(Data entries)
◇ ◇ ◇ ◇ ◇ ◇ ◇

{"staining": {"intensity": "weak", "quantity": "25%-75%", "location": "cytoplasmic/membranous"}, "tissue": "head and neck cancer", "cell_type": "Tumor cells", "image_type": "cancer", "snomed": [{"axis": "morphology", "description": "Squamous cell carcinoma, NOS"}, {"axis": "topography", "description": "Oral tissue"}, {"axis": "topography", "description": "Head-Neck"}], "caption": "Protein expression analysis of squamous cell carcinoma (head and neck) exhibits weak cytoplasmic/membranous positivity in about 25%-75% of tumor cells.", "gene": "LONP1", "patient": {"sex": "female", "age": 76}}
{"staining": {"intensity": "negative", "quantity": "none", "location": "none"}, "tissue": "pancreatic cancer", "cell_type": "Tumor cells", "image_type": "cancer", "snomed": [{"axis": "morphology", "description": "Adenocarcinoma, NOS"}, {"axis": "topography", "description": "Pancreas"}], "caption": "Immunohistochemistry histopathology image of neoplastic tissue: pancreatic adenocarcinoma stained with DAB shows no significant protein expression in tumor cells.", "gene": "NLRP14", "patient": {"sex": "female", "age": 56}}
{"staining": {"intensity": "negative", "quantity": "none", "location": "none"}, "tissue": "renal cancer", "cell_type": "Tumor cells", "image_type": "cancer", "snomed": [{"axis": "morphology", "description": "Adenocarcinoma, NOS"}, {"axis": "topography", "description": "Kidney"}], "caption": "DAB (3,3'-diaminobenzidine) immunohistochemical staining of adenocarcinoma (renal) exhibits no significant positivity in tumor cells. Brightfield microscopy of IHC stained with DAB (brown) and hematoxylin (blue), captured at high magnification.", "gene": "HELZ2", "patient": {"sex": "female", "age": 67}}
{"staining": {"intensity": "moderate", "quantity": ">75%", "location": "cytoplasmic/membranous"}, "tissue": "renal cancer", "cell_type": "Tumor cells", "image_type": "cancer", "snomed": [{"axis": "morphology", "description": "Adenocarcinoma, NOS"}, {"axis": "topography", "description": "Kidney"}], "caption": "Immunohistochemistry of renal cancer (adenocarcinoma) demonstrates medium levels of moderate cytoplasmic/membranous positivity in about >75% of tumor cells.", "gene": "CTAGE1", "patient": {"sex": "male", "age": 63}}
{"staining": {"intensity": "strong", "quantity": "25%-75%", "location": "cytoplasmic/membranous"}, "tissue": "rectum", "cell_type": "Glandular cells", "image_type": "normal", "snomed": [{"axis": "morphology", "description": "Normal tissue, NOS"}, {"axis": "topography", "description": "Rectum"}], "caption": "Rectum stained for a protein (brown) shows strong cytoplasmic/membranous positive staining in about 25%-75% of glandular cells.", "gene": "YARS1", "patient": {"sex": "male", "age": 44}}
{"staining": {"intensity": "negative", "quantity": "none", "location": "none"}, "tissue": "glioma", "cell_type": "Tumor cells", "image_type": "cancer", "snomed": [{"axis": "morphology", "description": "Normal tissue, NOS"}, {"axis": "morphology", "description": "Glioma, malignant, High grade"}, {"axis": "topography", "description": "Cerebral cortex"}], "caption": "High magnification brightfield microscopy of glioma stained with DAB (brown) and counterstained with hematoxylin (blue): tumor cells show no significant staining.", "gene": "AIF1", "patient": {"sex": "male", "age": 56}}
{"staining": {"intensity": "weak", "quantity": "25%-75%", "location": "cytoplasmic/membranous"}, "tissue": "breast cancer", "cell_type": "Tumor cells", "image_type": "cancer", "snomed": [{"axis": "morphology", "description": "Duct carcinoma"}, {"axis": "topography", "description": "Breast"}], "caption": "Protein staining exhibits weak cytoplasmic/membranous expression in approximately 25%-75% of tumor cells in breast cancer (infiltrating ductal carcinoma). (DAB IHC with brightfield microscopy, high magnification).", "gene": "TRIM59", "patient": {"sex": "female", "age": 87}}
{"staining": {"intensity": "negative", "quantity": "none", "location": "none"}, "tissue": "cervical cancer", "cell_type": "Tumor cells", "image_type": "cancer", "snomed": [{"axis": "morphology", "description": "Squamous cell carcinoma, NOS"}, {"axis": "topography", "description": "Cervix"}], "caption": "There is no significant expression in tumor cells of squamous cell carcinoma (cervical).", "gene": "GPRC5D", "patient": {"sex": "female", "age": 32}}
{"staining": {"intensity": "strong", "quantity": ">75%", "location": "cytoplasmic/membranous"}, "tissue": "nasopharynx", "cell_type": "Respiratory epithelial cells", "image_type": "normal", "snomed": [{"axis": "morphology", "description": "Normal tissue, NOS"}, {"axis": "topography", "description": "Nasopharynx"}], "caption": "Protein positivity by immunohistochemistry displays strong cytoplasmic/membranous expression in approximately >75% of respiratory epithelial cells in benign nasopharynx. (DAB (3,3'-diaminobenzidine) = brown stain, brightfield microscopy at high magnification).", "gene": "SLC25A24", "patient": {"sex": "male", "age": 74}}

◇ ◇ ◇ ◇ ◇ ◇ ◇

### [Task to carry out]
Each line above should be copied exactly, with no line missing.

### [Written answer]
{"staining": {"intensity": "weak", "quantity": "25%-75%", "location": "cytoplasmic/membranous"}, "tissue": "head and neck cancer", "cell_type": "Tumor cells", "image_type": "cancer", "snomed": [{"axis": "morphology", "description": "Squamous cell carcinoma, NOS"}, {"axis": "topography", "description": "Oral tissue"}, {"axis": "topography", "description": "Head-Neck"}], "caption": "Protein expression analysis of squamous cell carcinoma (head and neck) exhibits weak cytoplasmic/membranous positivity in about 25%-75% of tumor cells.", "gene": "LONP1", "patient": {"sex": "female", "age": 76}}
{"staining": {"intensity": "negative", "quantity": "none", "location": "none"}, "tissue": "pancreatic cancer", "cell_type": "Tumor cells", "image_type": "cancer", "snomed": [{"axis": "morphology", "description": "Adenocarcinoma, NOS"}, {"axis": "topography", "description": "Pancreas"}], "caption": "Immunohistochemistry histopathology image of neoplastic tissue: pancreatic adenocarcinoma stained with DAB shows no significant protein expression in tumor cells.", "gene": "NLRP14", "patient": {"sex": "female", "age": 56}}
{"staining": {"intensity": "negative", "quantity": "none", "location": "none"}, "tissue": "renal cancer", "cell_type": "Tumor cells", "image_type": "cancer", "snomed": [{"axis": "morphology", "description": "Adenocarcinoma, NOS"}, {"axis": "topography", "description": "Kidney"}], "caption": "DAB (3,3'-diaminobenzidine) immunohistochemical staining of adenocarcinoma (renal) exhibits no significant positivity in tumor cells. Brightfield microscopy of IHC stained with DAB (brown) and hematoxylin (blue), captured at high magnification.", "gene": "HELZ2", "patient": {"sex": "female", "age": 67}}
{"staining": {"intensity": "moderate", "quantity": ">75%", "location": "cytoplasmic/membranous"}, "tissue": "renal cancer", "cell_type": "Tumor cells", "image_type": "cancer", "snomed": [{"axis": "morphology", "description": "Adenocarcinoma, NOS"}, {"axis": "topography", "description": "Kidney"}], "caption": "Immunohistochemistry of renal cancer (adenocarcinoma) demonstrates medium levels of moderate cytoplasmic/membranous positivity in about >75% of tumor cells.", "gene": "CTAGE1", "patient": {"sex": "male", "age": 63}}
{"staining": {"intensity": "strong", "quantity": "25%-75%", "location": "cytoplasmic/membranous"}, "tissue": "rectum", "cell_type": "Glandular cells", "image_type": "normal", "snomed": [{"axis": "morphology", "description": "Normal tissue, NOS"}, {"axis": "topography", "description": "Rectum"}], "caption": "Rectum stained for a protein (brown) shows strong cytoplasmic/membranous positive staining in about 25%-75% of glandular cells.", "gene": "YARS1", "patient": {"sex": "male", "age": 44}}
{"staining": {"intensity": "negative", "quantity": "none", "location": "none"}, "tissue": "glioma", "cell_type": "Tumor cells", "image_type": "cancer", "snomed": [{"axis": "morphology", "description": "Normal tissue, NOS"}, {"axis": "morphology", "description": "Glioma, malignant, High grade"}, {"axis": "topography", "description": "Cerebral cortex"}], "caption": "High magnification brightfield microscopy of glioma stained with DAB (brown) and counterstained with hematoxylin (blue): tumor cells show no significant staining.", "gene": "AIF1", "patient": {"sex": "male", "age": 56}}
{"staining": {"intensity": "weak", "quantity": "25%-75%", "location": "cytoplasmic/membranous"}, "tissue": "breast cancer", "cell_type": "Tumor cells", "image_type": "cancer", "snomed": [{"axis": "morphology", "description": "Duct carcinoma"}, {"axis": "topography", "description": "Breast"}], "caption": "Protein staining exhibits weak cytoplasmic/membranous expression in approximately 25%-75% of tumor cells in breast cancer (infiltrating ductal carcinoma). (DAB IHC with brightfield microscopy, high magnification).", "gene": "TRIM59", "patient": {"sex": "female", "age": 87}}
{"staining": {"intensity": "negative", "quantity": "none", "location": "none"}, "tissue": "cervical cancer", "cell_type": "Tumor cells", "image_type": "cancer", "snomed": [{"axis": "morphology", "description": "Squamous cell carcinoma, NOS"}, {"axis": "topography", "description": "Cervix"}], "caption": "There is no significant expression in tumor cells of squamous cell carcinoma (cervical).", "gene": "GPRC5D", "patient": {"sex": "female", "age": 32}}
{"staining": {"intensity": "strong", "quantity": ">75%", "location": "cytoplasmic/membranous"}, "tissue": "nasopharynx", "cell_type": "Respiratory epithelial cells", "image_type": "normal", "snomed": [{"axis": "morphology", "description": "Normal tissue, NOS"}, {"axis": "topography", "description": "Nasopharynx"}], "caption": "Protein positivity by immunohistochemistry displays strong cytoplasmic/membranous expression in approximately >75% of respiratory epithelial cells in benign nasopharynx. (DAB (3,3'-diaminobenzidine) = brown stain, brightfield microscopy at high magnification).", "gene": "SLC25A24", "patient": {"sex": "male", "age": 74}}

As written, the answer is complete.